Inside the Mothership
As a Mothership 2021 alumni, I remember the first time logging on. Emylia had sent out a robust session plan a few days before and I was prepared for a lot of listening, expecting most writing to be done between sessions.
Instead, it proved an interactive group full of writing prompts and exercises that spoke to my creative senses. One, aptly named the ‘jukebox’, is an exercise where a song is chosen at random, and its title is used to provoke creativity.
It’s hard to explain to those who haven’t experienced the course the emotions conjured during those sessions.
I remember being in the thick of perinatal anxiety, my son propped on my knee grabbing at my laptop screen. Meanwhile, I shared snippets of my story with a group of women all at a similar stage. Far from being a typical mum-and-baby group, Mothership’s prompts helped me unearth tangled feelings of both fear and joy through the power of words.
Some mums, like me, had babies on their laps, others wore headphones and lay on the floor of their children’s rooms, scribbling one-handed in notebooks and trying to get kids to nap.
Knowing we’d all shown up, with or without children, and with or without goals of becoming great writers, felt so empowering. Some women were there just to expel thoughts onto a blank page, others wanted specific writing advice, but we all shared the benefits of the group: a safe space to be creative.
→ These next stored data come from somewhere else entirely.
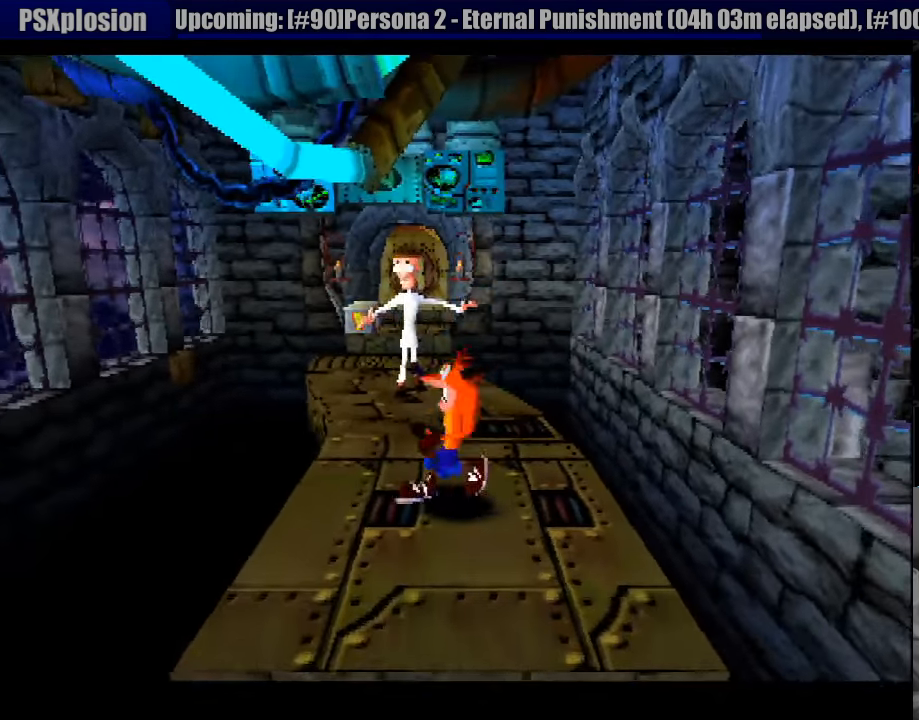
{"buttons": [], "events": [[33, "DPAD_UP", "up"], [283, "DPAD_UP", "down"], [350, "DPAD_UP", "up"]]}
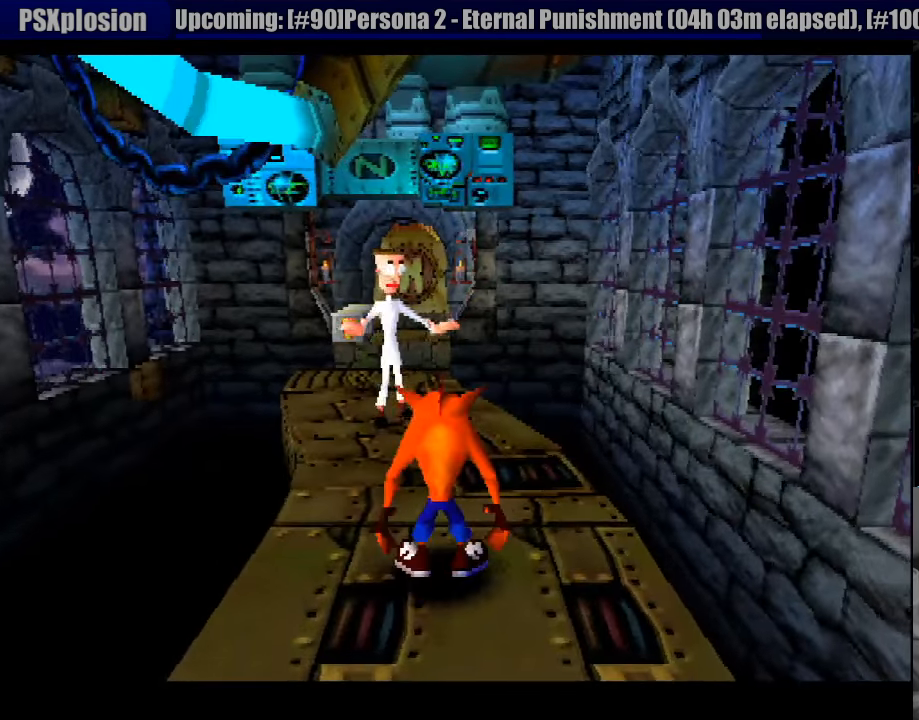
{"buttons": ["DPAD_UP"], "events": [[100, "DPAD_UP", "down"]]}
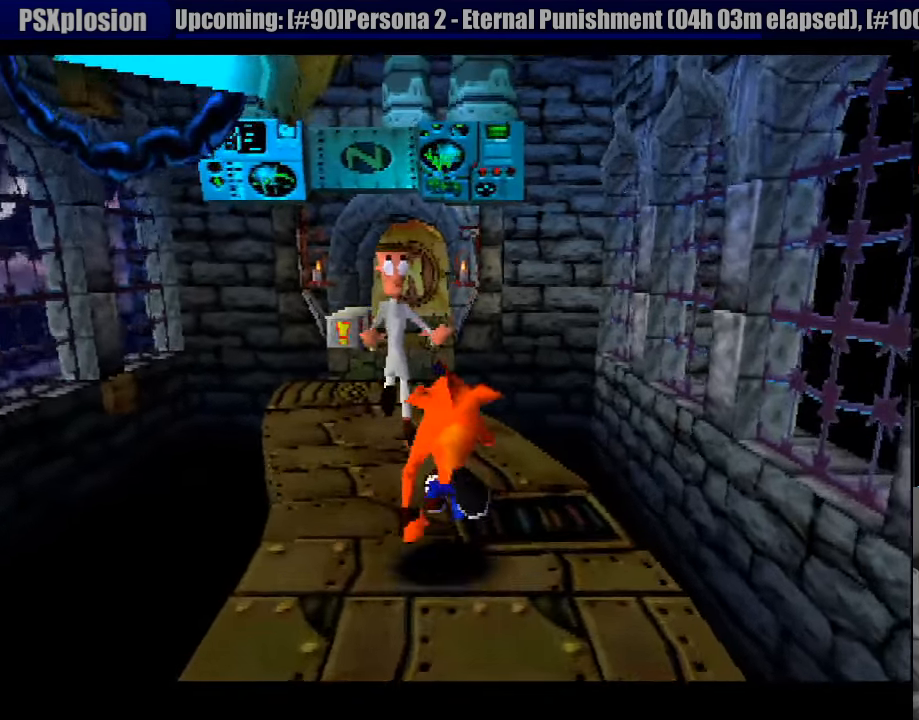
{"buttons": ["DPAD_DOWN"], "events": [[33, "DPAD_LEFT", "down"], [100, "SQUARE", "down"], [116, "DPAD_LEFT", "up"], [316, "DPAD_UP", "up"], [316, "SQUARE", "up"], [350, "SQUARE", "down"], [500, "DPAD_DOWN", "down"], [500, "SQUARE", "up"]]}
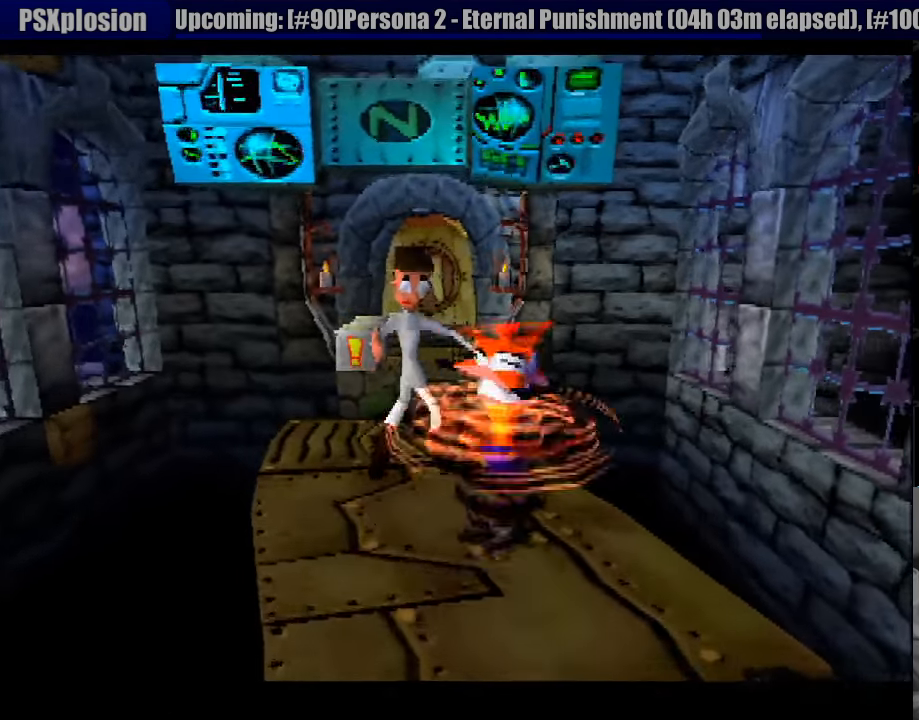
{"buttons": [], "events": [[350, "DPAD_DOWN", "up"]]}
From stunning poems about labour, prose on breastfeeding and sleepless nights, to simple lines, written about bottle-making in the middle of the night. No two pieces of writing shared were ever the same and there was huge respect within the group, making the space feel safe and non-judgemental.
‘A journey of seismic changes’
Mothership offers two fully subsidised places on each course for those who couldn’t otherwise afford the £80 fee. “They are not means-tested, so a level of honesty is required,” says Emylia. “It’s very important to me that people get the opportunity to participate, regardless of their financial situation.”
Mothership courses usually start at the beginning of a season, with spots never staying free for long, according to Emylia, and some mums even returning to repeat the course. “We’ve had people come back and do it all again, and many mums go on to create social groups off the back of the course.”
In the future, potentially later in 2025, Emylia would love to extend the Mothership space to include mums of children of any age. “Parenting is a journey full of seismic changes, it’s not just new motherhood but all motherhood,” she says.
I realise I’m nodding at this, excited at the prospect of joining another Mothership course, to explore the latest shift in my own parenting journey.